"It always gives me great satisfaction and pleasure to hear of the prosperity of a friend and ally, unless it is too absolutely continuous and uninterrupted. Something like an alternation of good and ill fortune is best for man; I have never known an instance of a very long-continued course of unmingled and uninterrupted success that did not end, at last, in overwhelming and terrible calamity. I am anxious, therefore, for you, and my anxiety will greatly increase if this extraordinary and unbroken prosperity should continue much longer. I counsel you, therefore, to break the current yourself, if fortune will not break it. Bring upon yourself some calamity, or loss, or suffering, as a means of averting the heavier evils which will otherwise inevitably befall you.

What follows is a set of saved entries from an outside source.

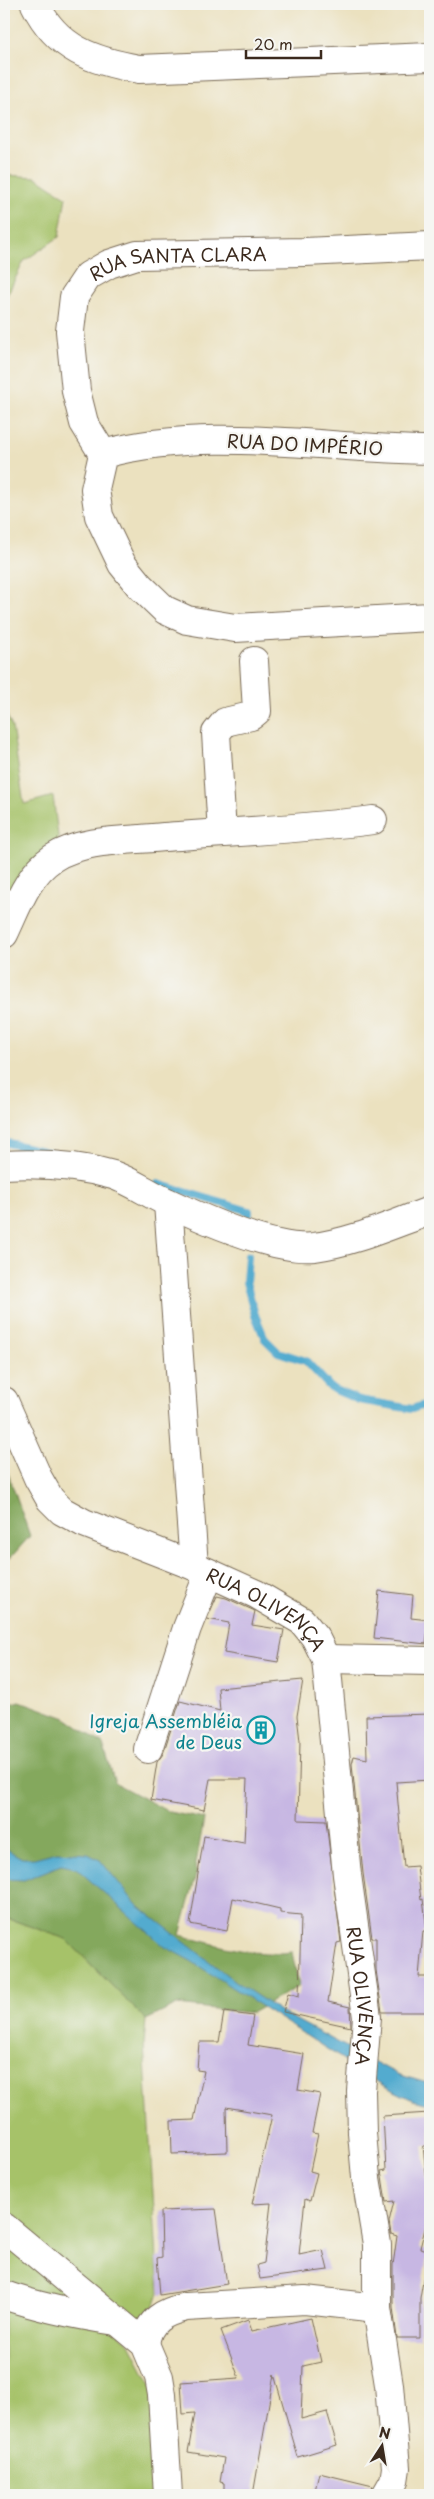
<svg xmlns="http://www.w3.org/2000/svg" width="434" height="2499" font-family="'Playpen Sans',sans-serif">
<style>
.green{fill:#a6c269;stroke:#707644}
.forest{fill:#84a85d;stroke:#60693e}
.water{fill:#52abcf;stroke:#466a76}
.lines{fill:none;stroke-linecap:round;stroke-linejoin:round}
.stream{stroke:#52abcf;stroke-width:8}
.building{fill:#c7b7e3}
.minor-casing{stroke:#796a56;stroke-width:30}
.minor{stroke:#fff;stroke-width:28}
.labels{text-anchor:middle;dominant-baseline:central;stroke-width:4.5;stroke-linejoin:round;paint-order:stroke}
.street-label{font-size:18px;fill:#3b2a1e;stroke:#f6f6f2}
.culture-label{font-size:18px;fill:#0d838f;stroke:#f6f6f2;text-anchor:end}
</style>
<rect width="100%" height="100%" fill="#f6f6f2"/>
<filter id="ink" filterUnits="userSpaceOnUse"><feTurbulence type="fractalNoise" baseFrequency=".02" numOctaves="2"/><feDisplacementMap in="SourceGraphic" scale="10" xChannelSelector="R" yChannelSelector="G"/><feConvolveMatrix kernelMatrix="1 2 1 2 8 2 1 2 1" color-interpolation-filters="sRGB"/></filter>
<filter id="wash" filterUnits="userSpaceOnUse"><feTurbulence type="fractalNoise" baseFrequency=".0096" numOctaves="4" result="noise"/><feDisplacementMap in="SourceGraphic" scale="20" xChannelSelector="R" yChannelSelector="G"/><feGaussianBlur stdDeviation="1.12" result="paint"/><feColorMatrix in="noise" values="0 0 0 0 0 0 0 0 0 0 0 0 0 0 0 0 0 1.4 0 .05"/><feComposite in="paint" operator="in"/></filter>
<g filter="url(#wash)">
<rect width="100%" height="100%" fill="#ebe1bf"/>
<g class="green">
<polygon points="4,175 36,177 66,197 59,237 24,261 4,301"/>
<polygon points="4,709 12,727 24,804 53,796 59,844 4,917"/>
<polygon points="4,1917 66,1939 146,2020 144,2044 159,2293 154,2308 135,2329 4,2211"/>
<polygon points="4,2235 100,2313 4,2285"/>
<polygon points="4,2301 110,2326 129,2342 154,2390 156,2495 4,2495"/>
</g>
<g class="forest">
<polygon points="4,1462 30,1536 4,1565"/>
<path d="M20 1701 66 1718 103 1744 115 1783 169 1812 204 1819 195 1869 197 1871 180 1935C218 1945 253 1957 292 1952L299 1986 252 2013 177 2005 146 2020 66 1939 4 1917V1706Z"/>
</g>
<polygon class="water" points="4,1848 22,1858 34,1858 57,1852 88,1854 100,1860 137,1905 236,1982 283,2013 397,2074 430,2084 430,2104 413,2100 384,2086 191,1961 165,1947 76,1868 61,1865 24,1880 4,1879"/>
<g class="lines">
<g class="stream">
<polyline points="4,1142 51,1153"/>
<polyline points="158,1184 249,1211 249,1213"/>
<polyline points="248,1256 246,1282 255,1315 265,1339 278,1352 306,1361 331,1388 359,1400 412,1409 430,1403"/>
</g>
</g>
<g id="blocks">
<g class="building">
<polygon points="379,1591 413,1595 411,1618 429,1620 426,1644 374,1638"/>
<polygon points="217,1596 226,1598 255,1611 252,1625 284,1630 278,1662 224,1653 229,1623 207,1619"/>
<polygon points="303,1680 297,1716 300,1741 298,1820 326,1821 341,1942 337,1943 328,2002 350,2007 351,2027 283,2012 288,1993 299,1996 301,1915 280,1913 280,1909 233,1898 227,1931 190,1924 204,1836 244,1843 247,1779 210,1779 204,1810 151,1800 157,1762 163,1754 180,1701 220,1711 218,1688"/>
<polygon points="430,1714 430,1780 396,1782 404,1867 417,1866 421,1900 423,1899 427,1931 423,1931 419,1977 430,1977 430,2012 382,2012 376,1970 376,1938 372,1938 363,1873 352,1764 354,1756 367,1759 366,1716"/>
<polygon points="224,2012 253,2016 248,2045 304,2054 298,2090 320,2094 312,2133 318,2134 310,2171 317,2173 310,2201 305,2199 299,2255 323,2250 328,2270 260,2279 257,2265 264,2263 271,2203 252,2204 272,2115 226,2107 227,2152 172,2154 171,2121 194,2120 204,2071 197,2070 199,2042 219,2042"/>
<polygon points="429,2113 430,2146 423,2146 430,2209 420,2248 428,2250 420,2298 420,2338 397,2338 393,2307 393,2265 397,2236 391,2234 389,2222 394,2201 386,2202 382,2176 381,2171 386,2170 383,2116"/>
<polygon points="216,2209 227,2284 160,2295 157,2258 162,2257 161,2211"/>
<polygon points="311,2318 321,2362 303,2366 301,2419 327,2412 337,2445 298,2457 274,2374 253,2495 224,2495 224,2483 220,2482 224,2458 188,2452 195,2413 183,2414 181,2382 239,2378 221,2330 248,2320 252,2331"/>
<polygon points="319,2473 373,2486 370,2495 314,2495"/>
</g>
</g>
</g>
<g filter="url(#ink)">
<use href="#blocks" fill-opacity="0" stroke="#796a56" stroke-width="1"/>
<g class="lines">
<g class="minor-casing">
<g id="minor">
<path d="M35 4C57 49 93 61 139 69L430 57"/>
<path d="M430 450C321 449 211 425 103 454L95 489 99 516 122 564 139 585 165 610 187 620 235 628 430 617"/>
<path id="s1" d="M103 454 84 423 76 391 70 331 74 297 88 276 109 264 137 255 305 252 430 246"/>
<polyline points="222,833 216,733 225,722 251,716 257,711 254,661"/>
<path d="M4 934C17 907 27 875 53 858 84 838 129 841 164 837 234 832 304 829 373 820"/>
<path d="M4 1165C40 1163 77 1165 113 1175 131 1181 149 1194 167 1202 203 1219 275 1251 314 1247 354 1242 393 1224 430 1211"/>
<polyline points="168,1203 194,1566"/>
<path id="s2" d="M4 1401 38 1478 50 1499 62 1511 84 1523 194 1566 256 1594 302 1621 315 1637 326 1659 347 1875 367 2017 361 2091 362 2133 366 2178 377 2244V2308L389 2385 396 2468 394 2481 386 2495"/>
<polyline points="326,1659 430,1661"/>
<polyline points="148,1749 187,1628 209,1573"/>
<polyline points="4,2227 145,2344 159,2377 162,2395 168,2495"/>
<path d="M4 2295C41 2308 77 2315 116 2321"/>
<path d="M145 2344C148 2320 164 2312 186 2307L305 2300 377 2308"/>
</g>
</g>
<use href="#minor" class="minor"/>
</g>
</g>
<defs>
<g id="building-ring" transform="scale(1.4375)"><circle r="9.5" fill="#f6f6f2" stroke="#0f9aa8" stroke-width="1.5"/><path d="M-4-6H4V6H1V3H-1V6H-4ZM-2.5-4.3h1.7v1.8h-1.7ZM.8-4.3h1.7v1.8H.8ZM-2.5-1h1.7V.8h-1.7ZM.8-1h1.7V.8H.8Z" fill="#0f9aa8"/></g>
</defs>
<g fill-rule="evenodd">
<use href="#building-ring" x="261" y="1730"/>
</g>
<g class="labels">
<g class="street-label">
<text stroke="none"><textPath href="#s1" startOffset="282">RUA SANTA CLARA</textPath></text>
<text transform="translate(305 444) rotate(3)">RUA DO IMPÉRIO</text>
<text stroke="none"><textPath href="#s2" startOffset="354">RUA OLIVENÇA</textPath></text>
<text stroke="none"><textPath href="#s2" startOffset="774">RUA OLIVENÇA</textPath></text>
</g>
<g class="culture-label">
<text x="242" y="1720">Igreja Assembléia<tspan x="242" dy="21">de Deus</tspan></text>
</g>
</g>
<rect width="434" height="2499" fill="none" stroke="#f6f6f2" stroke-width="20"/>
<g transform="translate(382 2446) rotate(12)" stroke="#f6f6f2" stroke-width="4" paint-order="stroke">
<path d="M0-4L9 19L0 12L-9 19Z" fill="#3b2a1e"/>
<text y="-8" font-size="14" font-weight="bold" text-anchor="middle" fill="#3b2a1e">N</text>
</g>
<path d="M246 50v8h75v-8" fill="none" stroke="#3b2a1e" stroke-width="2.5"/>
<text x="254" y="50" font-size="15" fill="#3b2a1e" stroke="#f6f6f2" stroke-width="4" paint-order="stroke">20 m</text>
</svg>
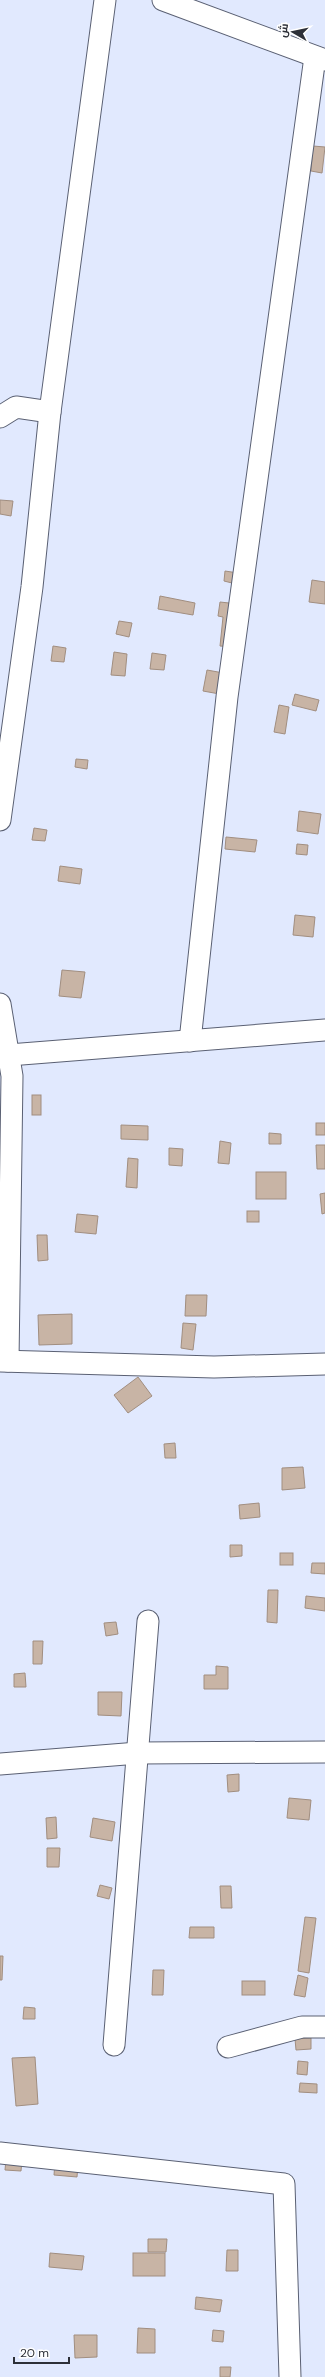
<svg xmlns="http://www.w3.org/2000/svg" width="325" height="2377" font-family="'DM Sans',Cairo,sans-serif">
	<style>
		.building { fill: #c8b4a5; stroke: #a18e80 }
		.lines { fill: none; stroke-linecap: round; stroke-linejoin: round }
		.street-casing { stroke: #5a6073; stroke-width: 23 }
		.street { stroke: #fff; stroke-width: 21 }
	</style>
	<rect width="100%" height="100%" fill="#e1e9fe"/>
	<g class="building">
		<path d="M313,146L325,147L322,173L311,171Z"/>
		<path d="M0,500L13,501L11,516L0,514Z"/>
		<path d="M225,571L238,573L236,584L224,581Z"/>
		<path d="M312,580L325,582V604L309,602Z"/>
		<path d="M160,596L195,603L193,615L158,609Z"/>
		<path d="M220,602L238,604L233,647L220,646L223,617L218,616Z"/>
		<path d="M119,621L132,623L129,637L116,634Z"/>
		<path d="M53,646L66,648L64,662L51,661Z"/>
		<path d="M114,652L127,654L125,676L111,675Z"/>
		<path d="M152,653L166,655L164,670L150,669Z"/>
		<path d="M207,670L229,674L225,695L203,691Z"/>
		<path d="M295,694L319,700L316,711L292,705Z"/>
		<path d="M279,705L289,707L285,734L274,732Z"/>
		<path d="M76,759L88,760L87,769L75,767Z"/>
		<path d="M299,811L321,814L318,834L297,831Z"/>
		<path d="M34,828L47,830L45,841L32,840Z"/>
		<path d="M226,837L257,840L255,852L225,849Z"/>
		<path d="M297,844L308,845L307,855L296,854Z"/>
		<path d="M60,866L82,869L80,884L58,881Z"/>
		<path d="M295,915L315,917L313,937L293,935Z"/>
		<path d="M62,970L85,972L81,998L59,996Z"/>
		<rect x="32" y="1095" width="9" height="20"/>
		<rect x="316" y="1123" width="9" height="12"/>
		<path d="M121,1125L148,1126V1140L121,1139Z"/>
		<path d="M269,1133L281,1134V1144H269Z"/>
		<path d="M220,1141L231,1143L229,1164L218,1163Z"/>
		<path d="M316,1145H325V1169H317Z"/>
		<path d="M169,1148L183,1149L182,1166L169,1165Z"/>
		<path d="M128,1158L138,1159L137,1188L126,1187Z"/>
		<rect x="256" y="1172" width="30" height="27"/>
		<path d="M325,1193V1213L322,1214L320,1194Z"/>
		<rect x="247" y="1211" width="12" height="11"/>
		<path d="M77,1214L98,1216L96,1234L75,1232Z"/>
		<path d="M37,1235H47L48,1260L38,1261Z"/>
		<path d="M186,1295H207L206,1316H185Z"/>
		<path d="M72,1314V1344L39,1345L38,1315Z"/>
		<path d="M183,1323L196,1324L193,1350L181,1348Z"/>
		<path d="M138,1377L152,1396L128,1413L114,1395Z"/>
		<path d="M175,1443L176,1458H165L164,1444Z"/>
		<path d="M303,1467L305,1488L282,1490V1468Z"/>
		<path d="M259,1503L260,1517L240,1519L239,1505Z"/>
		<path d="M230,1545H242V1556L230,1557Z"/>
		<rect x="280" y="1553" width="13" height="12"/>
		<path d="M312,1563H325V1574L311,1573Z"/>
		<path d="M268,1590H278L277,1623L267,1622Z"/>
		<path d="M306,1596L325,1598V1611L305,1608Z"/>
		<path d="M116,1622L118,1634L106,1636L104,1623Z"/>
		<path d="M33,1641H43L42,1664H33Z"/>
		<path d="M216,1666L228,1667V1689H204V1675H216Z"/>
		<path d="M25,1673L26,1687H14V1674Z"/>
		<path d="M98,1692H122L121,1716L98,1715Z"/>
		<path d="M239,1774V1791L228,1792L227,1775Z"/>
		<path d="M289,1798L311,1800L309,1820L287,1818Z"/>
		<path d="M56,1817L57,1838L47,1839L46,1818Z"/>
		<path d="M93,1818L115,1822L112,1841L90,1837Z"/>
		<path d="M47,1848H60L59,1867H47Z"/>
		<path d="M100,1885L112,1888L109,1899L97,1896Z"/>
		<path d="M220,1886H231L232,1908H221Z"/>
		<path d="M305,1917L316,1918L309,1973L298,1971Z"/>
		<path d="M190,1927H214V1938H189Z"/>
		<path d="M0,1956H3L2,1980H0Z"/>
		<path d="M153,1970H164L163,1995H152Z"/>
		<path d="M298,1975L308,1978L305,1997L294,1995Z"/>
		<rect x="242" y="1981" width="23" height="14"/>
		<path d="M24,2007L35,2008V2019H23Z"/>
		<path d="M311,2038V2049L296,2050L295,2039Z"/>
		<path d="M35,2057L38,2104L16,2106L12,2058Z"/>
		<path d="M298,2061L308,2062L307,2075L297,2074Z"/>
		<path d="M300,2083L317,2084V2093L299,2092Z"/>
		<path d="M6,2159L22,2160L21,2171L5,2170Z"/>
		<path d="M55,2162L78,2164L77,2177L54,2175Z"/>
		<path d="M148,2239H167L166,2252H148Z"/>
		<path d="M227,2250H238V2271H226Z"/>
		<path d="M50,2253L84,2256L82,2270L49,2267Z"/>
		<rect x="133" y="2253" width="32" height="23"/>
		<path d="M196,2297L222,2300L220,2312L195,2309Z"/>
		<path d="M138,2328L155,2329V2353H137Z"/>
		<path d="M213,2330L224,2331L223,2342L212,2341Z"/>
		<path d="M74,2335H97V2357L75,2358Z"/>
		<path d="M220,2367H231L230,2377H220Z"/>
	</g>
	<g class="lines">
		<g class="street-casing">
			<g id="street">
				<path d="M163,0L325,60"/>
				<path d="M0,417L16,407L50,412"/>
				<path d="M0,820L32,587L50,412L105,0"/>
				<path d="M0,1004L12,1076L8,1361"/>
				<path d="M190,1041L227,697L315,57"/>
				<path d="M9,1055L325,1030"/>
				<path d="M0,1361L214,1367L325,1364"/>
				<path d="M0,1764L138,1753L325,1752"/>
				<path d="M114,2045L148,1621"/>
				<path d="M228,2047L302,2027H325"/>
				<path d="M0,2153L284,2184L290,2377"/>
			</g>
		</g>
		<use href="#street" class="street"/>
	</g>
	<g transform="translate(293 32) rotate(279)" stroke="#ffffff" stroke-width="3" paint-order="stroke">
	<path d="M0-3L7 15L0 10L-7 15Z" fill="#2d3038"/>
	<text y="-6" font-size="11" font-weight="bold" text-anchor="middle" fill="#2d3038">ش</text>
	</g>
	<path d="M14 2357v6h55v-6" fill="none" stroke="#2d3038" stroke-width="2"/>
	<text x="20" y="2357" font-size="12" fill="#2d3038" stroke="#ffffff" stroke-width="3" paint-order="stroke">20 m</text>
</svg>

It is a general and substantial welfare only that can be permanent and final."
Adopted by Polycrates.
Polycrates throws away his ring.
Polycrates seemed to think there was good sense in this suggestion. He began to look around him to see in what way he could bring upon himself some moderate calamity or loss, and at length decided on the destruction of a very valuable signet ring which he kept among his treasures. The ring was made with very costly jewels set in gold, and was much celebrated both for its exquisite workmanship and also for its intrinsic value. The loss of this ring would be, he thought, a sufficient calamity to break the evil charm of an excessive and unvaried current of good fortune. Polycrates, therefore, ordered one of the largest vessels in his navy, a fifty-oared galley, to be equipped and manned, and, embarking in it with a large company of attendants, he put to sea. When he was at some distance from the island, he took the ring, and in the presence of all his attendants, he threw it forth into the water, and saw it sink, to rise, as he supposed, no more.
Its singular recovery.
But Fortune, it seems, was not to be thus outgeneraled. A few days after Polycrates had returned, a certain fisherman on the coast took, in his nets, a fish of very extraordinary size and beauty; so extraordinary, in fact, that he felt it incumbent on him to make a present of it to the king. The servants of Polycrates, on opening the fish for the purpose of preparing it for the table, to their great astonishment and gratification, found the ring within. The king was overjoyed at thus recovering his lost treasure; he had, in fact, repented of his rashness in throwing it away, and had been bitterly lamenting its loss. His satisfaction and pleasure were, therefore, very great in regaining it; and he immediately sent to Amasis an account of the whole transaction, expecting that Amasis would share in his joy.
Predictions of Amasis.
Amasis, however, sent word back to him in reply, that he considered the return of the ring in that almost miraculous manner as an extremely unfavorable omen. "I fear," said he, "that it is decreed by the Fates that you must be overwhelmed, at last, by some dreadful calamity, and that no measures of precaution which you can adopt will avail to avert it. It seems to me, too," he added, "that it is incumbent on me to withdraw from all alliance and connection with you, lest I should also, at last, be involved in your destined destruction."
Their fulfillment.
Whether this extraordinary story was true, or whether it was all fabricated after the fall of Polycrates, as a dramatic embellishment of his history, we can not now know. The result, however, corresponded with these predictions of Amasis, if they were really made; for it was soon after these events that the conversation took place at Sardis between Oretes and Mitrobates, at the gates of the palace, which led Oretes to determine on effecting Polycrates's destruction.
In executing the plans which he thus formed, Oretes had not the courage and energy necessary for an open attack on Polycrates, and he consequently resolved on attempting to accomplish his end by treachery and stratagem.